Optimized first-order absorbing boundary conditions for anisotropic elastodynamics

We propose new forms of low-order absorbing boundary conditions (ABC) for time-dependent elastic waves in isotropic and anisotropic media. The configuration considered is that of a two-dimensional elastic waveguide. The ABC shares with the widely-known Lysmer–Kuhlemeyer (LK) boundary condition the ease of implementation, especially in a finite-element (FE) setting, while offering gains in accuracy over the LK-like condition (or the LK condition in the isotropic case).
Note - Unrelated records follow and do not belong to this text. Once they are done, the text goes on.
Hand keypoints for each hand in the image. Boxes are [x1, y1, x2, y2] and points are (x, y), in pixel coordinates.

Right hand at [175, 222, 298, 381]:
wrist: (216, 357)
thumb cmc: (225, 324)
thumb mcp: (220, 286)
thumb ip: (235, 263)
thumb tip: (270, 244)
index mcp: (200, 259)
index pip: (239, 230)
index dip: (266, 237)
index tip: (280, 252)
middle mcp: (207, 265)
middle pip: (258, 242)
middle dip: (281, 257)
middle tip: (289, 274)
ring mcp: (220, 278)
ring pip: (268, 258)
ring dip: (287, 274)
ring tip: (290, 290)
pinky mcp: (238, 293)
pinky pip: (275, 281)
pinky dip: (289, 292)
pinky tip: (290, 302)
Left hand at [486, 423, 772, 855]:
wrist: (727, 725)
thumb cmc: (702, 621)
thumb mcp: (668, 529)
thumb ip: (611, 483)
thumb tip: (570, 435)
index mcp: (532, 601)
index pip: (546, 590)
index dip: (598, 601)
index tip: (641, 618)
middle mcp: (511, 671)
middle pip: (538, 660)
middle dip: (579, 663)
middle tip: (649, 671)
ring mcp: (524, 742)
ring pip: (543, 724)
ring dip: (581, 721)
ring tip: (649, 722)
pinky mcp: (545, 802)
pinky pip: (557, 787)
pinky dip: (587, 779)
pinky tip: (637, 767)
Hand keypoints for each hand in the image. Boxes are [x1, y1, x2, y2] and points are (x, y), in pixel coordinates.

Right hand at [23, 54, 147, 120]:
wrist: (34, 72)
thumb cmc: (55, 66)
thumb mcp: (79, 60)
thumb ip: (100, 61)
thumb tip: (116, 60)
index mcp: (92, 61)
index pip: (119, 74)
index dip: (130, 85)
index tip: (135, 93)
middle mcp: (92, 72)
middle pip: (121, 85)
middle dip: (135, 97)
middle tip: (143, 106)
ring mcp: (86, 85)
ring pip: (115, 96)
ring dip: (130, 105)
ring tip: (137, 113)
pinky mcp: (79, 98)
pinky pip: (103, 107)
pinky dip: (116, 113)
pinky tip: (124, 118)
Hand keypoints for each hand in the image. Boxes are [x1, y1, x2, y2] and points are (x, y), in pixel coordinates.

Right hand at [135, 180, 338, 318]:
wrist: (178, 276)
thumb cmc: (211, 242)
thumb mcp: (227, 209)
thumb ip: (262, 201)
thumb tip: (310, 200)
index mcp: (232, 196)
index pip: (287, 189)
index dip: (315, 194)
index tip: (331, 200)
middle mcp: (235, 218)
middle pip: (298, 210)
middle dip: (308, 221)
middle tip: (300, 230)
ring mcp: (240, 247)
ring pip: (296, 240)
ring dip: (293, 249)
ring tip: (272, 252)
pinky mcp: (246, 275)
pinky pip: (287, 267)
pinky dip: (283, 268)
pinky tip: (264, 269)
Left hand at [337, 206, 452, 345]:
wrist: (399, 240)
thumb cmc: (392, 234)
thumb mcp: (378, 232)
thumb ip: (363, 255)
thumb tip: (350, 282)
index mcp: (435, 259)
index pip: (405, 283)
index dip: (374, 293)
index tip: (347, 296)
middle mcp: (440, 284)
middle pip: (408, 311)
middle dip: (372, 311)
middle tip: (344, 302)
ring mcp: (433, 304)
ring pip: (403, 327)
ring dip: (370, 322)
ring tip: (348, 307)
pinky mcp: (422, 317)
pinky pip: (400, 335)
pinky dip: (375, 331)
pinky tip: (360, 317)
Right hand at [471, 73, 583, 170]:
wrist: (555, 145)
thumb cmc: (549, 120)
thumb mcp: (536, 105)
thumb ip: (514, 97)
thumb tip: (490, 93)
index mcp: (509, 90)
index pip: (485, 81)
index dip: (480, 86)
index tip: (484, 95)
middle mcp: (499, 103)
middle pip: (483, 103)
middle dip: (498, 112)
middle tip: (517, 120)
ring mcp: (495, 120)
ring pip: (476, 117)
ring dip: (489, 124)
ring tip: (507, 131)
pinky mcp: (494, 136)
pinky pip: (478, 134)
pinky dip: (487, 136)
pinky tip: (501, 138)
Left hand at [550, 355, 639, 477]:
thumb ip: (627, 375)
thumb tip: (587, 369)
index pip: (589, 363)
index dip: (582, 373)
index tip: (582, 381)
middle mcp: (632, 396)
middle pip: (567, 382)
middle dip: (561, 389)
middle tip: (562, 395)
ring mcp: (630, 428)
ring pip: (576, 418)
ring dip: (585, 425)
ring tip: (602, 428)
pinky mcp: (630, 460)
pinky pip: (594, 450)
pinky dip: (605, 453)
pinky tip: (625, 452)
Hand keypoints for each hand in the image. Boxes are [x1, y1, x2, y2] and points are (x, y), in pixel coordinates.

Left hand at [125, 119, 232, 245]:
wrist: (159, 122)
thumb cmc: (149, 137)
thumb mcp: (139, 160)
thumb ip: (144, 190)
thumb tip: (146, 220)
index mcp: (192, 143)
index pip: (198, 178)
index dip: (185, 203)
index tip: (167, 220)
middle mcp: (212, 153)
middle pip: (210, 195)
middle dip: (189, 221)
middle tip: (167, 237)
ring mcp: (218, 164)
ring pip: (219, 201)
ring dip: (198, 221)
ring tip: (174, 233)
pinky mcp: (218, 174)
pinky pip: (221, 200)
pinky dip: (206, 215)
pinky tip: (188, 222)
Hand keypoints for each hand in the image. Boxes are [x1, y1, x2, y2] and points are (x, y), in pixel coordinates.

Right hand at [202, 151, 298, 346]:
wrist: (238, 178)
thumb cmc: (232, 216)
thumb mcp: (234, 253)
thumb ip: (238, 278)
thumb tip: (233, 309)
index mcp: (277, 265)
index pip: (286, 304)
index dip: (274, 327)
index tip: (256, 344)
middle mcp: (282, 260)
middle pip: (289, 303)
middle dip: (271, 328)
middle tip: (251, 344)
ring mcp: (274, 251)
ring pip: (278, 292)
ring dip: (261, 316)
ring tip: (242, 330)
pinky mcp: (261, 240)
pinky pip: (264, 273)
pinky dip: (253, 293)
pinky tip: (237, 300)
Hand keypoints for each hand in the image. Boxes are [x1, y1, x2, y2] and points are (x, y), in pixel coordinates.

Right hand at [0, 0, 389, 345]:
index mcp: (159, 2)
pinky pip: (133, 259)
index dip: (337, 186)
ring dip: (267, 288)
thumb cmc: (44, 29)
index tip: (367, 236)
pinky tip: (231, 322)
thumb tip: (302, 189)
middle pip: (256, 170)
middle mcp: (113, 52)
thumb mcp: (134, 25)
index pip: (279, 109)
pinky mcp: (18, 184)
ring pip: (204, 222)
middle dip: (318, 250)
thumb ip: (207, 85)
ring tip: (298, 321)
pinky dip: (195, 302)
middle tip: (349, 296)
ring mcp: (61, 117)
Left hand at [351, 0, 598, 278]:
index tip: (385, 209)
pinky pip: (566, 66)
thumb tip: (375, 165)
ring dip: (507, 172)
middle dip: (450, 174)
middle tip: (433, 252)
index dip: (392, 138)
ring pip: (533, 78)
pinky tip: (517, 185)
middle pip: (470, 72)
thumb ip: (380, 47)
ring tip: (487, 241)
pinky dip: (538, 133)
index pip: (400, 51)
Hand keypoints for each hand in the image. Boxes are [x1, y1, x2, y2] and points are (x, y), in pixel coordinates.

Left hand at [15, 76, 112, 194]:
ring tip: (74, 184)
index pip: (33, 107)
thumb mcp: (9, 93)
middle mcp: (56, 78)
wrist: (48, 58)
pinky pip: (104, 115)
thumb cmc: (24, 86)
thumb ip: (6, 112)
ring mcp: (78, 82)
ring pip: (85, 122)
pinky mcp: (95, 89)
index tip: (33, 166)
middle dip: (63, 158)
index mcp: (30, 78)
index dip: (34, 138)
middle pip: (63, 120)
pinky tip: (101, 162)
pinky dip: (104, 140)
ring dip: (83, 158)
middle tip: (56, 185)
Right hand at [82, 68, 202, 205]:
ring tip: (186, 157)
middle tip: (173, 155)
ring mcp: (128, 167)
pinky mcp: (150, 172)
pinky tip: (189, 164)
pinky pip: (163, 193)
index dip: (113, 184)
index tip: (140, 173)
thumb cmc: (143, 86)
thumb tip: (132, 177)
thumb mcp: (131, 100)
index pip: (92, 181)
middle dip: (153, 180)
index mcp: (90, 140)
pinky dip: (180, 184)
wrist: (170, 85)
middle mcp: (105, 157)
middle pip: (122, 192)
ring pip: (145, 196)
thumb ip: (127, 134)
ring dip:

The new conditions are proved to be energy-stable, even in the case when inverse modes are present, for which the normal components of the phase and group velocities have an opposite direction. The developed ABCs are particularly convenient to use in a Finite Element setting as they preserve the symmetry and positivity of the formulation and are simple to implement. The ABC features several parameters, which are optimized for accuracy. The optimization criterion is based on the notion of the energy-rate reflection coefficient. We test the performance of the scheme via a numerical example. While the gain in accuracy is found to be moderate (around 20% relative to the LK condition), the main result of this investigation lies in the development of ABCs for anisotropic elastodynamics that are proved to be stable from the outset, and are amenable for accuracy optimization. We plan to design in a future study analogous stable and optimized high-order ABCs using the methodology developed here.